So, there are these white mothers down in Tennessee who worry that textbooks for second graders about the Civil Rights Movement will make their kids feel bad about themselves. You know, there’s pictures of black people being blasted by high-pressure fire hoses and of white people jeering at Ruby Bridges as she tries to attend a segregated public school in Louisiana. And I get it. Content like that is going to raise some questions and who can tell how an impressionable young child will process it all? Maybe they’ll conclude there’s something wrong with them because they’re white.

It’s kind of weird, though, that these white mothers don’t ask how black kids will feel when they discover that blacks were slaves for hundreds of years. You think that might do some damage to their self-esteem? Should we not teach about that in school? The thing is, they’re going to find out anyway from their own families, but without a school lesson the white kids might not hear a peep about the history of white supremacy in Tennessee.

Teaching people history is at least in some sense neutral.

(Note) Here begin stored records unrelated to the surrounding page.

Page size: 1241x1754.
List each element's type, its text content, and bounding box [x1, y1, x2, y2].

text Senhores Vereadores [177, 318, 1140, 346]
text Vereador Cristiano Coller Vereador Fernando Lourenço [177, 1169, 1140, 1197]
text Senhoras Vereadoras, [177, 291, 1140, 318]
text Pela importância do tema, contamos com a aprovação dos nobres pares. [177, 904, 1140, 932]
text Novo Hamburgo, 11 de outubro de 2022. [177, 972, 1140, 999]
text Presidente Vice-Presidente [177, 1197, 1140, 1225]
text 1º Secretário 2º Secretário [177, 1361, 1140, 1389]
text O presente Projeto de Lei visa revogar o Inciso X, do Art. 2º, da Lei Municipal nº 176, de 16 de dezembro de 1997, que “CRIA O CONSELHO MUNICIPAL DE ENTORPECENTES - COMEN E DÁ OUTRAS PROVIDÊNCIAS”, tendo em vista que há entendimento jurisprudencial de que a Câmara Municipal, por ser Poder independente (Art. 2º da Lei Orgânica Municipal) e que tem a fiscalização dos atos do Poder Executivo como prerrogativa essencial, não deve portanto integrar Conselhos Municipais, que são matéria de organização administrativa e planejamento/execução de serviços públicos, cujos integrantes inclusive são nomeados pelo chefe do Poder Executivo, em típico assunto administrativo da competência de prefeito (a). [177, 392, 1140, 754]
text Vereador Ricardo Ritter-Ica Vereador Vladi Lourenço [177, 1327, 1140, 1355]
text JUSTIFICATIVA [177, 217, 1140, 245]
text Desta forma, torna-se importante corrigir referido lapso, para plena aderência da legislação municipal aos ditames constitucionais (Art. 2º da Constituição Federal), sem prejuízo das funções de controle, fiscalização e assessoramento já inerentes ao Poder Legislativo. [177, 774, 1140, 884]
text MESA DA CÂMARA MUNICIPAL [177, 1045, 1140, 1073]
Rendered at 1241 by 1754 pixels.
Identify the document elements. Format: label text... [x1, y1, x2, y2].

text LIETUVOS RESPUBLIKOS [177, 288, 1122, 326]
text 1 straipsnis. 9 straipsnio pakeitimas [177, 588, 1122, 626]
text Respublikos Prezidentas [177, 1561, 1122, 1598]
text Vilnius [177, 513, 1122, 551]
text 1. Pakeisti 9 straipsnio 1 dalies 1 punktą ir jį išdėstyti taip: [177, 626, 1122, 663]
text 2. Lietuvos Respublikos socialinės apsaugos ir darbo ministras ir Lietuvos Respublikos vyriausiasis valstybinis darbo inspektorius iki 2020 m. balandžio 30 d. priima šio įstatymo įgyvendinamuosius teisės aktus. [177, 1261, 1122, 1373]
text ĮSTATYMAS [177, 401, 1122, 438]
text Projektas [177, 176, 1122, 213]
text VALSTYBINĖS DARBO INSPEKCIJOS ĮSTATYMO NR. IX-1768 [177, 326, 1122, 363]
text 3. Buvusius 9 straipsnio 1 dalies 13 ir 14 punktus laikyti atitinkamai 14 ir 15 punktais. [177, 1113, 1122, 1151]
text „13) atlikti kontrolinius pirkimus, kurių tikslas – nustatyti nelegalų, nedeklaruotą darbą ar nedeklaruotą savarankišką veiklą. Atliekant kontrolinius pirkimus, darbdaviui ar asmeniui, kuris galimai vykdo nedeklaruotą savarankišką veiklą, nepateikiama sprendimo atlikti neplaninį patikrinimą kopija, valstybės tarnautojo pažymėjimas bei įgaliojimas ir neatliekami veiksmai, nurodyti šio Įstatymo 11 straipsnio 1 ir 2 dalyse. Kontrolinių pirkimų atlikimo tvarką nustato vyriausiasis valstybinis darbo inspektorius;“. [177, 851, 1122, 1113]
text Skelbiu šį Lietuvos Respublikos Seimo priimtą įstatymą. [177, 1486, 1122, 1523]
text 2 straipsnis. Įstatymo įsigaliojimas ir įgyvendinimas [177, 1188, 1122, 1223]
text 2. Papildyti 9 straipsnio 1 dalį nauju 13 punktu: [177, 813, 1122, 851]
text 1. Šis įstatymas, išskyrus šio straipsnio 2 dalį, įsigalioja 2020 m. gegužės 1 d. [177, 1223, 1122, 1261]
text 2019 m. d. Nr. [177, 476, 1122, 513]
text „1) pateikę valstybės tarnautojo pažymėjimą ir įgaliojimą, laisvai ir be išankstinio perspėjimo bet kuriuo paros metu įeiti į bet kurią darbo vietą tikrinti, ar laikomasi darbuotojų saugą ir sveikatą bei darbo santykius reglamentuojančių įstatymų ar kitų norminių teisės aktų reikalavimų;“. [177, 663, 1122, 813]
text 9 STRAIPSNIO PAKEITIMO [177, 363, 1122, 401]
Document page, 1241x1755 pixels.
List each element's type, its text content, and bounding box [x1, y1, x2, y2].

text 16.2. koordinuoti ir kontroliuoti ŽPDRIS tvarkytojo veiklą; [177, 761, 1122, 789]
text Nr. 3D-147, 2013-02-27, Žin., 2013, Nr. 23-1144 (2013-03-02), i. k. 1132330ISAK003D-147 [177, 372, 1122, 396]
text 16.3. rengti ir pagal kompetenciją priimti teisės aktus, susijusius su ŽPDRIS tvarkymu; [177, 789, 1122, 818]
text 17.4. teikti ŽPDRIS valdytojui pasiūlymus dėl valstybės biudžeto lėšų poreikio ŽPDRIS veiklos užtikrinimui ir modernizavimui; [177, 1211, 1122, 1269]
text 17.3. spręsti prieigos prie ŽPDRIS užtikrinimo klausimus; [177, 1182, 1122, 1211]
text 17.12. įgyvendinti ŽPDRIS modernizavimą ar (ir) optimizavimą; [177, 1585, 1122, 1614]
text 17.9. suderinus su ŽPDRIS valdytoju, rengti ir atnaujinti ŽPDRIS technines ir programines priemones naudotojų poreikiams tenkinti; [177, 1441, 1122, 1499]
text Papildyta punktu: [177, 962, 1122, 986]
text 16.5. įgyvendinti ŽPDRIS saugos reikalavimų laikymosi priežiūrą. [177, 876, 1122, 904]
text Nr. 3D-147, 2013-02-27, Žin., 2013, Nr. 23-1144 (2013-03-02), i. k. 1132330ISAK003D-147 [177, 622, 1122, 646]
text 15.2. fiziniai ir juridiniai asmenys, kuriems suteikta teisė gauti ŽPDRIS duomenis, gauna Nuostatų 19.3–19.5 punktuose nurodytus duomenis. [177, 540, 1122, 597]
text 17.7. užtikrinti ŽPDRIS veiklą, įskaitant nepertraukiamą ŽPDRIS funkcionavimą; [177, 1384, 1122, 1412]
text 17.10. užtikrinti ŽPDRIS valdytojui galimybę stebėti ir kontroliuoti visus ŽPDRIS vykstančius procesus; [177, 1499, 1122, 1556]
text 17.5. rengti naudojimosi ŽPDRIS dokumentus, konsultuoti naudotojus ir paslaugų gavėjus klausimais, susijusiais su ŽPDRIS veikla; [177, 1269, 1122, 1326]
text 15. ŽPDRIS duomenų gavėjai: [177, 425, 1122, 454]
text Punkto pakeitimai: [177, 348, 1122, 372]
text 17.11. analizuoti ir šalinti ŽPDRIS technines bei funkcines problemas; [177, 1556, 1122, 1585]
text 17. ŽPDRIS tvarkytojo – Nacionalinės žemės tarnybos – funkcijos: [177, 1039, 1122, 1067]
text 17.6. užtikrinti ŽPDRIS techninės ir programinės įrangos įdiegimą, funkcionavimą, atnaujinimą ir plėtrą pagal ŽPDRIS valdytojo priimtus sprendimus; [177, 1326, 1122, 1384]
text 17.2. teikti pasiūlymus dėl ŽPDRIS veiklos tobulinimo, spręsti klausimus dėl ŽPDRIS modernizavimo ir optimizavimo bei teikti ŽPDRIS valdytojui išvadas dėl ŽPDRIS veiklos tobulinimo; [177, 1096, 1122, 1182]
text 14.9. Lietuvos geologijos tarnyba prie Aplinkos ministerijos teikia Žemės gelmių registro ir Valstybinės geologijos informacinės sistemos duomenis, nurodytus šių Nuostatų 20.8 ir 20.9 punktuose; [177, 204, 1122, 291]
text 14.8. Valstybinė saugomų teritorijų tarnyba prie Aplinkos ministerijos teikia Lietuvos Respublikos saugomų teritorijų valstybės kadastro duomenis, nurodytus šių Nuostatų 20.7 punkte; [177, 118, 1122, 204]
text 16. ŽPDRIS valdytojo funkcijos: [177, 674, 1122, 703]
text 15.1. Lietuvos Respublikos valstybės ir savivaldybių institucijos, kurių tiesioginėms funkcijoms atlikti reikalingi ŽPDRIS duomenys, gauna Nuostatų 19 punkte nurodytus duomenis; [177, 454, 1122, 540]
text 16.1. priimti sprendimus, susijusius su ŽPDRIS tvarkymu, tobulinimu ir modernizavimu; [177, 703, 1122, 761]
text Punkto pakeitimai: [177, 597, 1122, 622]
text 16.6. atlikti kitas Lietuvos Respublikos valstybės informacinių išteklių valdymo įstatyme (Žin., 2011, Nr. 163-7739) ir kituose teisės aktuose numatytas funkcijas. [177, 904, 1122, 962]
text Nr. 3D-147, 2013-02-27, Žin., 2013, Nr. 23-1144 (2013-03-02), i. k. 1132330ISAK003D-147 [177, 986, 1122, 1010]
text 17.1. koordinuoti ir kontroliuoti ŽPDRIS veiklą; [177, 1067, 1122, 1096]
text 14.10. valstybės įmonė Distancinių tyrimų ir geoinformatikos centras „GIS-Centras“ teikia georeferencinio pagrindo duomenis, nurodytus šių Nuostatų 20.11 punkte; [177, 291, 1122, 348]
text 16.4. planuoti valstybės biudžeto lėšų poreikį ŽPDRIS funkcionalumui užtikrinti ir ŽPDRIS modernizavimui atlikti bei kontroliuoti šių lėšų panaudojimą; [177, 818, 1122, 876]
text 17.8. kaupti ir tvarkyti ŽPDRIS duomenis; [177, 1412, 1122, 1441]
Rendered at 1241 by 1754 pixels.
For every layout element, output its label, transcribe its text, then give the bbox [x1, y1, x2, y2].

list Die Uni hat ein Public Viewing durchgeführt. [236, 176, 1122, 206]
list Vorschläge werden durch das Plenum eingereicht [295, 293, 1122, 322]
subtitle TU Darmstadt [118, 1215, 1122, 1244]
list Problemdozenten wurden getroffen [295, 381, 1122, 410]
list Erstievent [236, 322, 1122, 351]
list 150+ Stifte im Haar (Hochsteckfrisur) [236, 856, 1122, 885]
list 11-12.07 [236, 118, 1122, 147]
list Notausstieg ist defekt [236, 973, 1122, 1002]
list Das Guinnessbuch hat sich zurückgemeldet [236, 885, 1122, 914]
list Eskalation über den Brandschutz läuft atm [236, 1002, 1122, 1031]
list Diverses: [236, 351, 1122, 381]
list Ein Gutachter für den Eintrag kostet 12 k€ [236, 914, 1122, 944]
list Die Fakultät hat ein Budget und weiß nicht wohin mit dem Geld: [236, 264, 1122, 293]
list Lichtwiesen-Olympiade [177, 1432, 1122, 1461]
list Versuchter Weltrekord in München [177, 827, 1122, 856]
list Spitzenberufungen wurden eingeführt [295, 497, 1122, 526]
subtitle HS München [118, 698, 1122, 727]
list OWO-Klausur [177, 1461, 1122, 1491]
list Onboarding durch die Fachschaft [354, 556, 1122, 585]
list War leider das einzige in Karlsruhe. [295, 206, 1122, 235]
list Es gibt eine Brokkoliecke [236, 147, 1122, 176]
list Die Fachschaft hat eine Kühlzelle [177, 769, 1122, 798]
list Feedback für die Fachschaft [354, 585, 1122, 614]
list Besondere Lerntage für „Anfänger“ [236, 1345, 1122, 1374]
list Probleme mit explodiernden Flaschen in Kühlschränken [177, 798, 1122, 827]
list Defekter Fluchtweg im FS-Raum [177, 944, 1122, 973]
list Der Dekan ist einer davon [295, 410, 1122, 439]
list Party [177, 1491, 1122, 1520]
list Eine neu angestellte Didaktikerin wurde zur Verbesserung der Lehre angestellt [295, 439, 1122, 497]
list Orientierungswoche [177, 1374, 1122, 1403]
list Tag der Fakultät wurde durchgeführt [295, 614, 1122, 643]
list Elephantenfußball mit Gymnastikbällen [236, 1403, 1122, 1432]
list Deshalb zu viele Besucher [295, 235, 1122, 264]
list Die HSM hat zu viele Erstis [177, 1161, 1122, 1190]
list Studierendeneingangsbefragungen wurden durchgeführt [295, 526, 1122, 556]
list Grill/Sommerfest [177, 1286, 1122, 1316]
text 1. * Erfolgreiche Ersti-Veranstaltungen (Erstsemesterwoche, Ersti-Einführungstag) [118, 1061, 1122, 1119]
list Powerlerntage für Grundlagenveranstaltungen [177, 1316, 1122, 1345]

It’s true that you can emphasize certain things and you’ll inevitably leave most things out. But it’s not supposed to be about how it makes people feel. That’s largely up to them. We’d like it everyone could agree that slavery and segregation were wrong, but people might come to a different conclusion. Some white kids might conclude they’re naturally superior and the fact that blacks were once enslaved proves this. Some black kids might feel similarly. If that’s the lesson people take from the history, it’s unfortunate but it’s not a reason to censor what happened.

Just today, I learned that Michael Flynn, a white man, former head of the Defense Intelligence Agency, and briefly the national security advisor to President Donald Trump, is going around telling people that the government is going to put COVID-19 vaccine in people’s salad dressing.

Now, that’s something that might one day be taught in a second grade classroom. Kids will learn that a prominent white man was behaving this way during the height of the COVID-19 crisis and that might make the little white boys feel some kind of way about being white. I know that if I felt  a strong solidarity with other white men, Flynn’s behavior would make me ashamed. But I think it would be really silly if I decided this history should be glossed over to preserve my feelings or the feelings of my white son.

Hell, when we teach about the Holocaust, we don’t worry that white Christians will be totally demoralized and consumed with self-hatred. Why? Because what the Nazis did doesn’t reflect on everyone who looks like them or who shares some of the same cultural and religious features. That doesn’t mean I can’t feel a bit shitty about how my own cultural background overlaps German history and development. It doesn’t mean I can’t hang my head a little bit about how my forebears treated Jews. The lesson is supposed to be that I shouldn’t be like them. I shouldn’t repeat their mistakes, let alone their atrocities.

That’s what should be taught about Michael Flynn, too, when all is said and done.

It’s a part of history, and generally speaking, people have been awful to each other for as long as people have existed. All we want is for people to do better, to make progress. It shouldn’t be so controversial, or so hard.